**SUPPLIED INFORMATION**:
[Start of Attachment]
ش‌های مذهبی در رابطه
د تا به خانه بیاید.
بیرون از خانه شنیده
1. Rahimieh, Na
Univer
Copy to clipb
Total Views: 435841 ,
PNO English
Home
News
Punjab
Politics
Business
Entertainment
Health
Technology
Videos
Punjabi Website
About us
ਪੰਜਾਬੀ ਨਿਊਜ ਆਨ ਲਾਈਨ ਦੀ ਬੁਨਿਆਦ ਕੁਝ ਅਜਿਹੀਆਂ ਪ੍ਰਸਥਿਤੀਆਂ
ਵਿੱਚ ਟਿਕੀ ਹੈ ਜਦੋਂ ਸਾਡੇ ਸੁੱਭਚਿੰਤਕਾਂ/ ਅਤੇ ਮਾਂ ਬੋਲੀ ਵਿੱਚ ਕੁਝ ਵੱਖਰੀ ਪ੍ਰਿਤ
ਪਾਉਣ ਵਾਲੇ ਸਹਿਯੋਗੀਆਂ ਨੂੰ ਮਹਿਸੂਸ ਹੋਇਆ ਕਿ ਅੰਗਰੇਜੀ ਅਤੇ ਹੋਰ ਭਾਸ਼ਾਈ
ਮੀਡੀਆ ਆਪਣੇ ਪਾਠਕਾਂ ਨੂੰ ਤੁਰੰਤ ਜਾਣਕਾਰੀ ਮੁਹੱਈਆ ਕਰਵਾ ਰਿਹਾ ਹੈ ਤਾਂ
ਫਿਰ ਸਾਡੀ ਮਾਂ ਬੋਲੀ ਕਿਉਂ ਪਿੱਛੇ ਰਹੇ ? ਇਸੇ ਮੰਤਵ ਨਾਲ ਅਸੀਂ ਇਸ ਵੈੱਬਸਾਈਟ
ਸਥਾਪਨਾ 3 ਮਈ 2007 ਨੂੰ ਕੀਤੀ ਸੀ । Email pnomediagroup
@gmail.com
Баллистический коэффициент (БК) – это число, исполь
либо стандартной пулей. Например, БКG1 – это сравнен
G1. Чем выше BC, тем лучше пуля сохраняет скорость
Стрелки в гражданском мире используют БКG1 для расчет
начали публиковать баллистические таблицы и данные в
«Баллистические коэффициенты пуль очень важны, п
[End of Attachment]
Copy out every line of the listing above, character for character and in the same order.

ش‌های مذهبی در رابطه
د تا به خانه بیاید.
بیرون از خانه شنیده
1. Rahimieh, Na
Univer
Copy to clipb
Total Views: 435841 ,
PNO English
Home
News
Punjab
Politics
Business
Entertainment
Health
Technology
Videos
Punjabi Website
About us
ਪੰਜਾਬੀ ਨਿਊਜ ਆਨ ਲਾਈਨ ਦੀ ਬੁਨਿਆਦ ਕੁਝ ਅਜਿਹੀਆਂ ਪ੍ਰਸਥਿਤੀਆਂ
ਵਿੱਚ ਟਿਕੀ ਹੈ ਜਦੋਂ ਸਾਡੇ ਸੁੱਭਚਿੰਤਕਾਂ/ ਅਤੇ ਮਾਂ ਬੋਲੀ ਵਿੱਚ ਕੁਝ ਵੱਖਰੀ ਪ੍ਰਿਤ
ਪਾਉਣ ਵਾਲੇ ਸਹਿਯੋਗੀਆਂ ਨੂੰ ਮਹਿਸੂਸ ਹੋਇਆ ਕਿ ਅੰਗਰੇਜੀ ਅਤੇ ਹੋਰ ਭਾਸ਼ਾਈ
ਮੀਡੀਆ ਆਪਣੇ ਪਾਠਕਾਂ ਨੂੰ ਤੁਰੰਤ ਜਾਣਕਾਰੀ ਮੁਹੱਈਆ ਕਰਵਾ ਰਿਹਾ ਹੈ ਤਾਂ
ਫਿਰ ਸਾਡੀ ਮਾਂ ਬੋਲੀ ਕਿਉਂ ਪਿੱਛੇ ਰਹੇ ? ਇਸੇ ਮੰਤਵ ਨਾਲ ਅਸੀਂ ਇਸ ਵੈੱਬਸਾਈਟ
ਸਥਾਪਨਾ 3 ਮਈ 2007 ਨੂੰ ਕੀਤੀ ਸੀ । Email pnomediagroup
@gmail.com
Баллистический коэффициент (БК) – это число, исполь
либо стандартной пулей. Например, БКG1 – это сравнен
G1. Чем выше BC, тем лучше пуля сохраняет скорость
Стрелки в гражданском мире используют БКG1 для расчет
начали публиковать баллистические таблицы и данные в
«Баллистические коэффициенты пуль очень важны, п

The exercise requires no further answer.